« Si être tribaliste c’est dénoncer des agendas cachés d’individus qui veulent établir un capitalisme foncier sauvage, dans ce cas là on peut dire que je suis tribaliste »
Comment avez-vous accueilli la vague d’indignation porté sur votre personne après vos propos dans le cadre de l’émission Club d’élites ?
Comme étant tout simplement la démonstration ou l’expression de la mauvaise foi qui s’est sédimentée, cristallisée auprès d’un certain nombre de nos compatriotes. Voyez vous je n’ai ciblé aucune communauté mais les membres d’une certaine communauté se sont sentis concernés ce qui atteste de l’existence d’un projet hégémonique afin d’opérer une dictature de la pensée qui ne passe guère par moi.
Concrètement qu’est ce que « rentrez chez eux » signifie dans votre appréciation ?
Dans le contexte negro-afrocain la terre n’appartient pas à un individu mais à une communauté qui donne juste les droits d’usage. Quelque soit l’échelle qu’on prend, qu’elle soit locale, régionale ou internationale, c’est l’appropriation symbolique qu’on fait de l’espace qui pose problème, une appropriation qui fait que l’éspace n’est plus un lieu d’accueil mais un lieu transformé en lieu propre. Faudrait donc pas que les gens soient hypocrites, qu’ils assument simplement leur manière de vivre au quotidien, car, comment comprendre que dans un moment symbolique notamment la naissance d’un enfant ou une nomination et bien d’autres, des individus aillent enterrer le cordon ombilical ou fêter dans leurs villages; bien que la Constitution du Cameroun régisse que les citoyens peuvent s’établir partout où le besoin se présente pour eux. En gros, on peut faire de là où l’on s’est installé un lieu d’accueil simplement et pas un chez soi.
Êtes-vous tribaliste ?
Si être tribaliste c’est dénoncer des agendas cachés d’individus qui veulent établir un capitalisme foncier sauvage, dans ce cas là on peut dire que je suis tribaliste mais si être tribaliste c’est stigmatisé et discriminer un certain nombre de communautés au nom de leurs différences ou de leur mode de vie, dans ce cas là, c’est un qualificatif qui ne saurait m’être accolé.
Quel le regard que vous portez sur la dualité Armée-Nation au moment même où le Cameroun célèbre la 51 ème édition de la fête de l’unité ?
L’Armée et la Nation sont nécessairement deux éléments qui ne sauraient ne pas aller ensemble, car pour qu’une armée arrive à prospérer, elle a besoin de sa population; d’ailleurs, l’Etat du Cameroun a mis en route l’idée de l’armée populaire. Et lorsqu’on parle de la défense populaire, cela signifie que chaque camerounais devrait se sentir comme une excroissance de l’armée. Donc le thème de cette édition arrive à bon escient pour rappeler aux camerounais que la réussite de l’armée dépend en grande partie de leur collaboration afin de juguler les menaces qui pèsent sur le Cameroun.

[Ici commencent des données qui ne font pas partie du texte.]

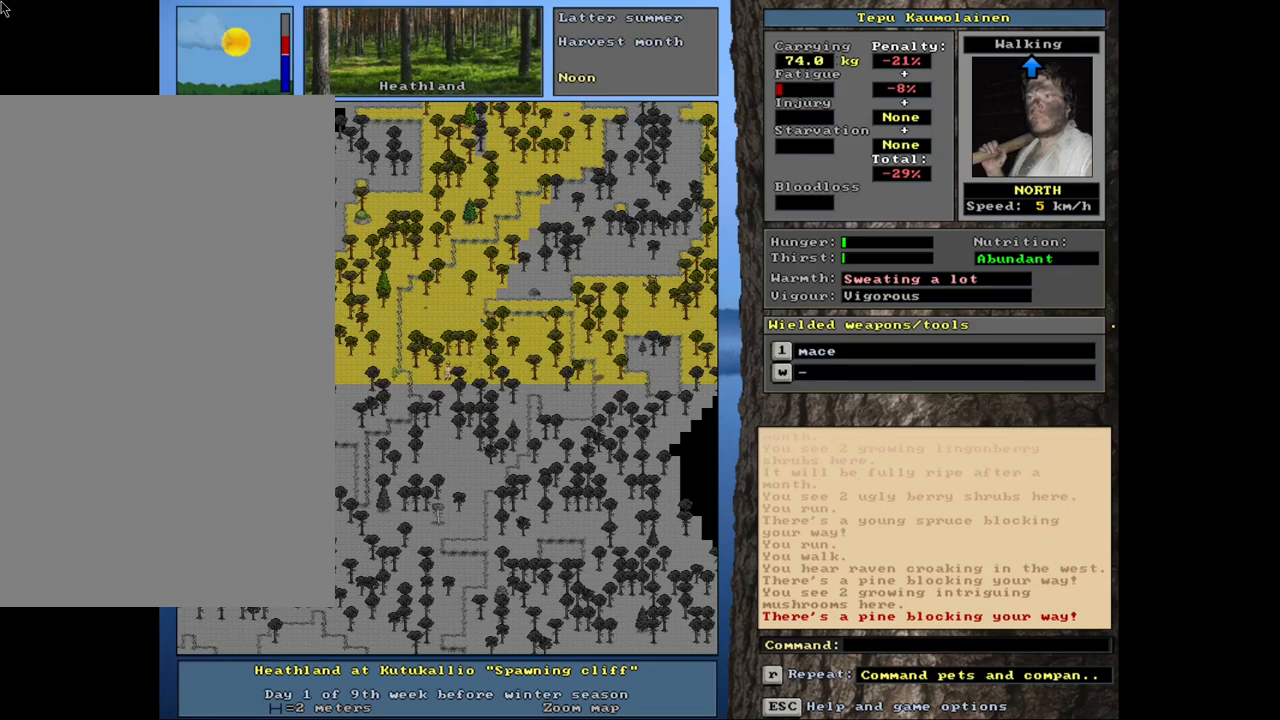
{"keys": ["ctrl_l"], "mouse": [], "events": [[66, "num9", "up"]]}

Peut-on réellement parler du vivre-ensemble dans notre pays face à la montée des discours de haine ?
Oui, bien au delà de ce que l’on voit dans les espaces virtuels que sont les réseaux sociaux, où l’on a l’impression en regardant les discours de haine qui circulent et les replis identitaires y véhiculés; une fois dans la réalité, les camerounais vivent côté à côté tout en formant des unités cosmopolites où des personnes de diverses communautés cohabitent. Le vivre ensemble reste donc une réalité dans notre contexte, il suffit de voir ne serait-ce que les mariages entre communautés, les migrations des personnes qui s’installent dans des zones qui n’étaient pas initialement allouées à leur communauté c’est le cas par exemple des Etons dans la région du Sud-ouest ou alors des communautés bamilekes qui ont élus villages dans la région du Sud. Ce serait donc une sur-interprétation de penser que le Cameroun est au bord d’une l’implosion inter-communautaire, aujourd’hui, nous demandons juste de la réciprocité, que certains ne soient pas entrain d’allés s’installer chez les autres et qu’en retour ils n’acceptent pas la même chose.